La CJUE a donc été conduite à s’interroger sur l’application du principe de l’épuisement des droits de distribution de ces copies téléchargées.
Comme base de son raisonnement, la CJUE considère que l’article 4§2 précité ne prévoit pas de distinction « en fonction de la forme matérielle ou immatérielle de la copie en cause » et prend appui sur l’article 1er §2 de la directive précitée selon lequel «La protection prévue par [cette] directive s’applique à toute forme d’expression d’un programme d’ordinateur », cette notion étant définie par le considérant n°7 de la directive comme «les programmes sous quelque forme que ce soit, y compris ceux qui sont incorporés au matériel ». La Cour en déduit que le législateur de l’Union a souhaité assimiler copie matériel et immatérielle.
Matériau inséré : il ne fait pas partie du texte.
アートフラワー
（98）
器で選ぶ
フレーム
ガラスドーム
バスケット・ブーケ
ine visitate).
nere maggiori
La CJUE confirme qu’il en est également de même du modèle économique des deux catégories de copie, considérant que « le mode de transmission en ligne est l’équivalent fonctionnel de la remise d’un support matériel ».
Par conséquent, la CJUE considère que « le droit de distribution de la copie d’un programme d’ordinateur est épuisé si le titulaire du droit d’auteur, qui a autorisé, fût-il à titre gratuit, le téléchargement de cette copie sur un support informatique au moyen d’Internet, a également conféré, moyennant le paiement d’un prix destiné à lui permettre d’obtenir une rémunération correspondant à la valeur économique de la copie de l’œuvre dont il est propriétaire, un droit d’usage de ladite copie, sans limitation de durée. »
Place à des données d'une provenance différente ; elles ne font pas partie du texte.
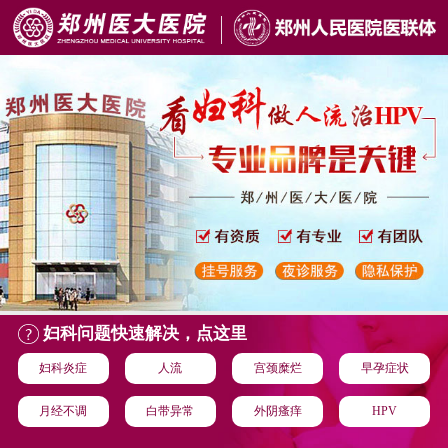
妇科问题快速解决，点这里
妇科炎症
人流
宫颈糜烂
早孕症状
月经不调
白带异常
外阴瘙痒
HPV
Ce principe s’applique au logiciel tout au long de sa « vie » : Oracle indiquait que le logiciel acquis d’occasion n’était pas nécessairement identique au logiciel initialement téléchargé puisqu’entre temps, celui-ci ayant fait l’objet d’une maintenance consistant à corriger les éventuelles anomalies et le mettre à jour. La CJUE n’y voit néanmoins pas un obstacle à l’application du principe de l’épuisement des droits, considérant que « les fonctionnalités corrigées, modifiées ou ajoutées sur la base d’un tel contrat font partie intégrante de la copie initialement téléchargée et peuvent être utilisées par l’acquéreur de celle-ci sans limitation de durée, et ceci également dans le cas où cet acquéreur décide ultérieurement de ne pas renouveler son contrat de maintenance ».
La CJUE précise que l’acquéreur initial du logiciel doit tout mettre en œuvre pour que la copie sur laquelle il bénéficiait d’un droit d’utilisation jusqu’alors et qu’il souhaite revendre, devienne inutilisable. Ce point est essentiel car même s’il semble logique, il peut être en pratique délicat à mettre en œuvre et la preuve (qui incomberait sans doute à l’utilisateur sauf système particulier) en cas de litige peut être difficile à rapporter.
S’il faut sans doute analyser les conséquences pratiques, juridiques mais également techniques de cette validation jurisprudentielle du marché dématérialisé de « l’occasion », les termes de la décision invitent à s’interroger sur l’extension du principe affirmé par la CJUE à d’autres secteurs que celui de l’informatique et notamment à celui de la musique et de l’audiovisuel.